Yes, another year has passed. It has been a year marked by strangeness and friction, disasters both natural and manmade, general tumult, and nonstop chatter about AI. But also, many nonfiction books were published in 2024. A number of them were even quite excellent, in my humble opinion. It is to those among the past year’s nonfiction offerings that I’d call favorites that we now turn.
The Animal is Chemical by Hadara Bar-Nadav
A collection of poems feverishly skirring through dark to darker themes, from chronic illness to miscarriage to endemic pharmaceutical dependency to Nazi medical experimentation, what drew me initially to this slim yet weighty book was the image on its cover. A dog, sharp-eared like a Doberman, shadowed into shape from a murk of electroshocked monochrome. The dog’s mouth is crowded with too many teeth, too sharp, too long, between which eeling masses of froth coil out like ectoplasm. I’ve been haunted by this spectral dog, and by these poems, too. Pain and terror seethes through them glittering as if locked under ice, held sterile but unsleeping.

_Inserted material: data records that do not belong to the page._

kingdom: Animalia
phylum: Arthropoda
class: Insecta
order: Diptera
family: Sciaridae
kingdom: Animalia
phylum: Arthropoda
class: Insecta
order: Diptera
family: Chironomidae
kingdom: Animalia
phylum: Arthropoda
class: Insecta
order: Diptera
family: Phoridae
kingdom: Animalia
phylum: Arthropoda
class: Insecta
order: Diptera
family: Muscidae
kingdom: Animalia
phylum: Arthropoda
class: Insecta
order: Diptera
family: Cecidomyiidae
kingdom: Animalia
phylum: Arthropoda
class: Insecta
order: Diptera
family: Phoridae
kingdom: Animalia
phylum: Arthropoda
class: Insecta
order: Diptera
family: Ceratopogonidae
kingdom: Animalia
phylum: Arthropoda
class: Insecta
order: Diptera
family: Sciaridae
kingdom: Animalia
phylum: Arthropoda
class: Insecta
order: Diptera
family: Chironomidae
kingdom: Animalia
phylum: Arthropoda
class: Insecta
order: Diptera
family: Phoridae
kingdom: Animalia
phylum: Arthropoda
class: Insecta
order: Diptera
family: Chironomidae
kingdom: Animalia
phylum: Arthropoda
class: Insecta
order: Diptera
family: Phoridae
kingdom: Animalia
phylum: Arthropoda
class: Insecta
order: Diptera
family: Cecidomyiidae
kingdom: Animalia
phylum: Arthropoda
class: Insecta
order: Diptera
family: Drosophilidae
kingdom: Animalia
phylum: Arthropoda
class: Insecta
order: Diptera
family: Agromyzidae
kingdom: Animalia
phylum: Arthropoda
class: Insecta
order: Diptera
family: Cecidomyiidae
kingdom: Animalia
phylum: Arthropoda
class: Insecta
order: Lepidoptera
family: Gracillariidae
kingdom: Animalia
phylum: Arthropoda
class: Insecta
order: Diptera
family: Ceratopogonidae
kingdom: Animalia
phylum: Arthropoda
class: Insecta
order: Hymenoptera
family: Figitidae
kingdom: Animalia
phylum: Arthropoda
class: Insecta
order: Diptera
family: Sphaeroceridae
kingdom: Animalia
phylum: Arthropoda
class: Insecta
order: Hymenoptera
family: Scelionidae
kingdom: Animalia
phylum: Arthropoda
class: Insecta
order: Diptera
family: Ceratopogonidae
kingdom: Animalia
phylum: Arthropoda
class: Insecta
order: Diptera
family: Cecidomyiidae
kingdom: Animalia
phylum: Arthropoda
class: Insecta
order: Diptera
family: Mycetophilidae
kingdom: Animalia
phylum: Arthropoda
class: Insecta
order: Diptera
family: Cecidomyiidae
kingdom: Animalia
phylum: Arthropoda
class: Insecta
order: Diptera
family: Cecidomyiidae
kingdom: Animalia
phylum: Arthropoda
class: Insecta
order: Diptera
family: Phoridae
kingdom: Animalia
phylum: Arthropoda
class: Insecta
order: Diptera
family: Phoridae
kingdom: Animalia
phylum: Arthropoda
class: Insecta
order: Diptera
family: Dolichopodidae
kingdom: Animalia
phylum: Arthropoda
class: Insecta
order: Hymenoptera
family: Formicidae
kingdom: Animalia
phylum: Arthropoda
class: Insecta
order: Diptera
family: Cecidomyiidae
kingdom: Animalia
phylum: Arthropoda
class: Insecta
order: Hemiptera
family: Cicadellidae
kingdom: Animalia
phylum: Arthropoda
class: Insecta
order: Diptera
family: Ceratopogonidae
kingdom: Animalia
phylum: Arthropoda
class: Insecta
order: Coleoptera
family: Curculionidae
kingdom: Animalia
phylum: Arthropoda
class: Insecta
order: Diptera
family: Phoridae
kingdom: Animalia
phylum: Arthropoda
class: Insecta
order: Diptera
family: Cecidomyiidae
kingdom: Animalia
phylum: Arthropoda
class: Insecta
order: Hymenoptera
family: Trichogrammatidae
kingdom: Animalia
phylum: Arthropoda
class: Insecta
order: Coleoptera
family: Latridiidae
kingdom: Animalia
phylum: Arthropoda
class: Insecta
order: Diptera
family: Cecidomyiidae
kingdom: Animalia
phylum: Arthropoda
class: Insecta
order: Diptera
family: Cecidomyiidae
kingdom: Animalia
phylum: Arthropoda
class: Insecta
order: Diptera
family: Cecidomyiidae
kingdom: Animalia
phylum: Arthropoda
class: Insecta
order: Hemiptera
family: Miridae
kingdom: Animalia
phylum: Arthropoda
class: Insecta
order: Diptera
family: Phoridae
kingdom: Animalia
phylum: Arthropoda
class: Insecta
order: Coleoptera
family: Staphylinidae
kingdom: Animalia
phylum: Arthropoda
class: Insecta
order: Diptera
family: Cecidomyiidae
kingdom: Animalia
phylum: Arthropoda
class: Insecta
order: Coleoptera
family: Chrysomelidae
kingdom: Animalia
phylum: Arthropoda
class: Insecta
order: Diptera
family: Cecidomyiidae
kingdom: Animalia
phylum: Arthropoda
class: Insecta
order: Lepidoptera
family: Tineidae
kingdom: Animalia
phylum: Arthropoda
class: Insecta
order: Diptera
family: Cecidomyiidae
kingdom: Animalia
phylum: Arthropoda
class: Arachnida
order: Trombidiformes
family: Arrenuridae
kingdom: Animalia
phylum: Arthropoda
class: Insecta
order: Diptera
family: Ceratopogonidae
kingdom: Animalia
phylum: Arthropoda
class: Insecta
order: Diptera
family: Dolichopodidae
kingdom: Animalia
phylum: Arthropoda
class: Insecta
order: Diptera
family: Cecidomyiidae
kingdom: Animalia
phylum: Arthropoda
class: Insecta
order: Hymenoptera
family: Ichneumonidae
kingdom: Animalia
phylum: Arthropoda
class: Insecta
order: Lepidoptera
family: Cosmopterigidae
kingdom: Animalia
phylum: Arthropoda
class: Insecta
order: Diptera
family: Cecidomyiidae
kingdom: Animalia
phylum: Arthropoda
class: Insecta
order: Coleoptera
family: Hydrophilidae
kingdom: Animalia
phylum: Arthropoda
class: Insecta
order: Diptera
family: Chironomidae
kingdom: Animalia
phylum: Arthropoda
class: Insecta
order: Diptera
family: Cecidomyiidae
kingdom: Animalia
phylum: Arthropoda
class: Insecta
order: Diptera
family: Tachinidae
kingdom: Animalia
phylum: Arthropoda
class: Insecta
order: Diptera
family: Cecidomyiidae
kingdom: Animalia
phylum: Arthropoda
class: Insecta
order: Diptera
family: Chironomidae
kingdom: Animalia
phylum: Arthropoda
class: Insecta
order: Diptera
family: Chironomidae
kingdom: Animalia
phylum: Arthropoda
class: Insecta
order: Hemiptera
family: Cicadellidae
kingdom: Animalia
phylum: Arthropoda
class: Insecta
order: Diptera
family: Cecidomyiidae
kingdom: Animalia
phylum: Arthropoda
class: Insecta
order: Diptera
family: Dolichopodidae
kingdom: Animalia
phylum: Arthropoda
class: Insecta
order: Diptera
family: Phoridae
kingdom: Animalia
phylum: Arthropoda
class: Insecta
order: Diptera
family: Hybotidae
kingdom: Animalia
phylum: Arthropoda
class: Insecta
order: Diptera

A Great Disorder: National Myths and the Battle for America by Richard Slotkin
Richard Slotkin has been probing the American mythos in search of explanations for this country’s various predicaments for over 50 years, and has wrung many a must-read tome from his labors. In his latest effort, the cultural historian turns again to what he calls America’s “foundational myths,” this time to account for the dysfunction and division that characterizes our present moment of “culture wars” political impasse. Too often, we’re barely aware of the assumptions and ready-made narratives that give shape to our actions, affiliations, and affinities; we believe we’re responding to reality as it is, when in fact we are engaged in the reenactment of a myth. Slotkin dredges the myths we’re working from up into the light and dissects them, granting us the chance to decide for ourselves whether these are the stories we’d truly desire to live by, if we knew what we were doing.
The Light Eaters: How the Unseen World of Plant Intelligence Offers a New Understanding of Life on Earth by Zoe Schlanger
Apparently, humans are uneasy with the notion that plants might be conscious, intelligent, sentient beings. Our species has long preferred to keep these qualities to ourselves, as the precious indices of our singular humanity. I’ve never been afflicted by this need to set myself and my pink and sulcate primate brain on a pedestal, personally; when I stand amidst cedars and oaks in the forest, I know acutely that I am among superiors. But per usual, alas, I find myself in the minority. Zoe Schlanger’s ebullient, vibrant breeze through the science of plant intelligence should do much to correct any shortsighted claims to a human monopoly on cleverness, however. Charming, informative, and perspective-shifting, this is pop science writing at its finest.